Ohne genug Blütenpollen kann ein Bienenvolk einfach nicht gesund wachsen – die Brut verhungert oder entwickelt sich nicht richtig. Daher sind besonders die Pollenspender Efeu, Haselnuss und Weide für den Imker bzw. die Bienen von Bedeutung.

Wie gewinnt der Imker Blütenpollen?

Die Gewinnung von Blütenpollen erfolgt kontrolliert und schonend. So geht’s:

  1. Vor dem Flugloch wird eine spezielle Pollenfalle angebracht
  2. Beim Einflug ins Flugloch streift die Biene einen kleinen Teil ihrer Pollenhöschen an einem Gitter ab
  3. Die abgestreiften Pollen fallen in eine Sammelschublade darunter
  4. Der Imker leert diese Schublade regelmäßig – am besten täglich, damit die Pollen frisch bleiben (sie schimmeln schnell)
  5. Anschließend werden sie gereinigt, von kleinen Verunreinigungen befreit und schonend getrocknet

Verantwortungsvolle Imker entnehmen wirklich nur einen kleinen Teil der Pollen – meistens zwischen 10 und 30 Prozent. So bleibt das Bienenvolk jederzeit gut versorgt und die Brut bekommt, was sie braucht.


Was macht man mit Blütenpollen? – Verwendung & Produkte

Blütenpollen werden traditionell auf verschiedene Weise genutzt, unter anderem als:

  • naturbelassenes Imkerprodukt zum direkten Verzehr (Teelöffel, Messerspitze)
  • Zutat in Müslis, Joghurt oder Smoothies – sie haben einen leicht süßlichen, manchmal etwas herben Geschmack
  • Bestandteil von Nahrungsergänzungsmitteln
  • regionales Naturprodukt direkt aus der Imkerei, auch als Honig & Blütenpollen

Wichtig zu wissen: Blütenpollen gelten rechtlich nicht als Arzneimittel. Deshalb dürfen Imker oder Händler auch keine gesundheitsbezogenen Versprechen machen – auch wenn viele Menschen Blütenpollen aus Tradition schätzen.

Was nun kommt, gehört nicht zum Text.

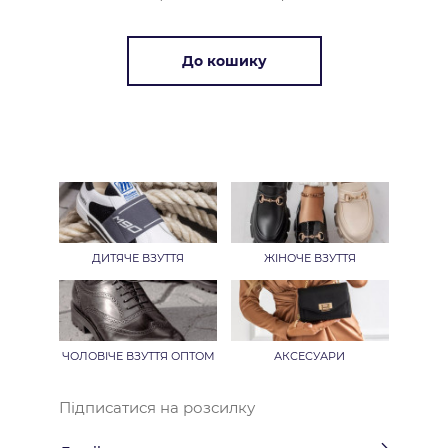
До кошику
ДИТЯЧЕ ВЗУТТЯ
ЖІНОЧЕ ВЗУТТЯ
ЧОЛОВІЧЕ ВЗУТТЯ ОПТОМ
АКСЕСУАРИ
Підписатися на розсилку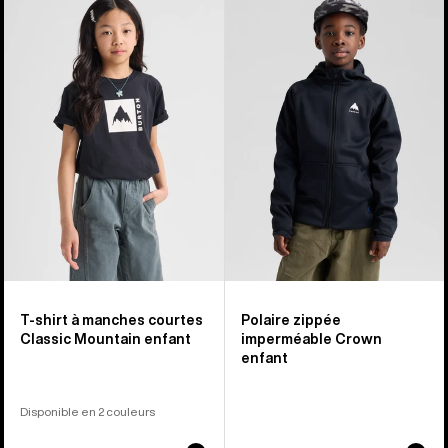
sur
-
-
8
T-
Polaire
shirt
zippée
à
imperméable
manches
Crown
courtes
enfant
Classic
Mountain
High
enfant
T-shirt à manches courtes
Polaire zippée
Classic Mountain enfant
imperméable Crown
enfant
Disponible en 2 couleurs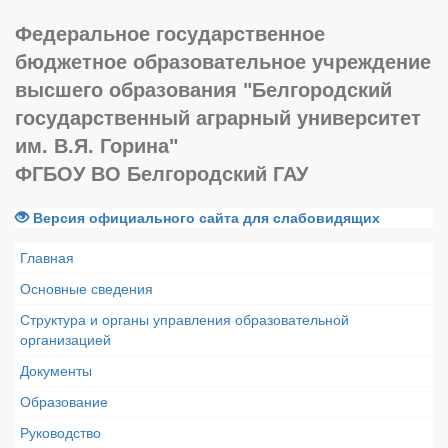
Федеральное государственное
бюджетное образовательное учреждение
высшего образования "Белгородский
государственный аграрный университет
им. В.Я. Горина"
ФГБОУ ВО Белгородский ГАУ
Версия официального сайта для слабовидящих
Главная
Основные сведения
Структура и органы управления образовательной
организацией
Документы
Образование
Руководство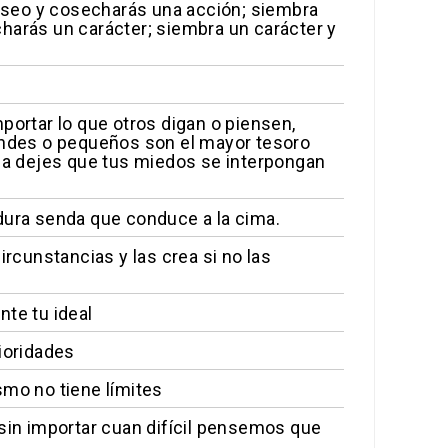
eseo y cosecharás una acción; siembra
harás un carácter; siembra un carácter y
portar lo que otros digan o piensen,
randes o pequeños son el mayor tesoro
nca dejes que tus miedos se interpongan
dura senda que conduce a la cima.
ircunstancias y las crea si no las
nte tu ideal
ioridades
smo no tiene límites
 sin importar cuan difícil pensemos que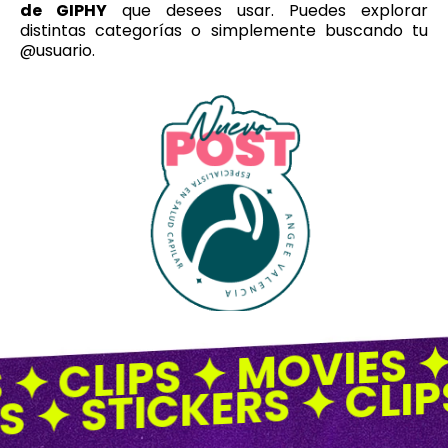
de GIPHY
que desees usar. Puedes explorar
distintas categorías o simplemente buscando tu
@usuario.
S ✦ CLIPS ✦ MOVIES 
S ✦ STICKERS ✦ CLIP
Planes & Precios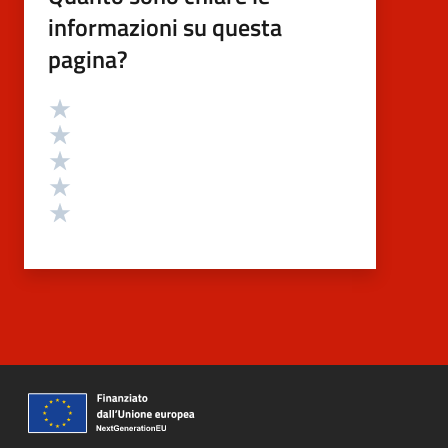
informazioni su questa
pagina?
Valutazione
Valuta 5 stelle su 5
Valuta 4 stelle su 5
Valuta 3 stelle su 5
Valuta 2 stelle su 5
Valuta 1 stelle su 5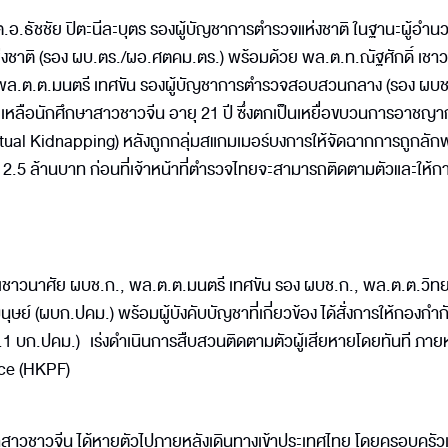
.ต.อ.ธัชชัย ปิตะนีละบุตร รองผู้บัญชาการตำรวจแห่งชาติ ในฐานะผู้อำ
่งชาติ (รอง ผบ.ตร./ผอ.ศตคม.ตร.) พร้อมด้วย พล.ต.ท.ณัฐศักดิ์ เชา
ล.ต.ต.มนตรี เทศขัน รองผู้บัญชาการตำรวจสอบสวนกลาง (รอง ผบช
ช่วยเหลือนักศึกษาสาวชาวจีน อายุ 21 ปี ซึ่งตกเป็นเหยื่อขบวนการอาชญ
irtual Kidnapping) หลังถูกกลุ่มสแกมเมอร์บงการให้จัดฉากการถูกลัก
12.5 ล้านบาท ก่อนที่เจ้าหน้าที่ตำรวจไทยจะสามารถติดตามตัวและให้ก
ชาวนาศัย ผบช.ก., พล.ต.ต.มนตรี เทศขัน รอง ผบช.ก., พล.ต.ต.วิทย
ย์ (ผบก.ปคม.) พร้อมผู้บังคับบัญชาที่เกี่ยวข้อง ได้สั่งการให้กองกำ
1 บก.ปคม.) เร่งดำเนินการสืบสวนติดตามตัวผู้เสียหายโดยทันที ภายห
ce (HKPF)
ษาสาวชาวจีน ได้หายตัวไปภายหลังเดินทางเข้าประเทศไทย โดยครอบครัวเช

Hinweis für Endkunden: Blütenpollen sollten frisch sein, sauber verarbeitet und am besten aus regionaler Imkerei stammen. So weißt du, was du bekommst, unterstützt gleichzeitig die Imker vor Ort und für dich sind die Pollen deiner Umgebung relevant (nicht Südamerika oder Asien).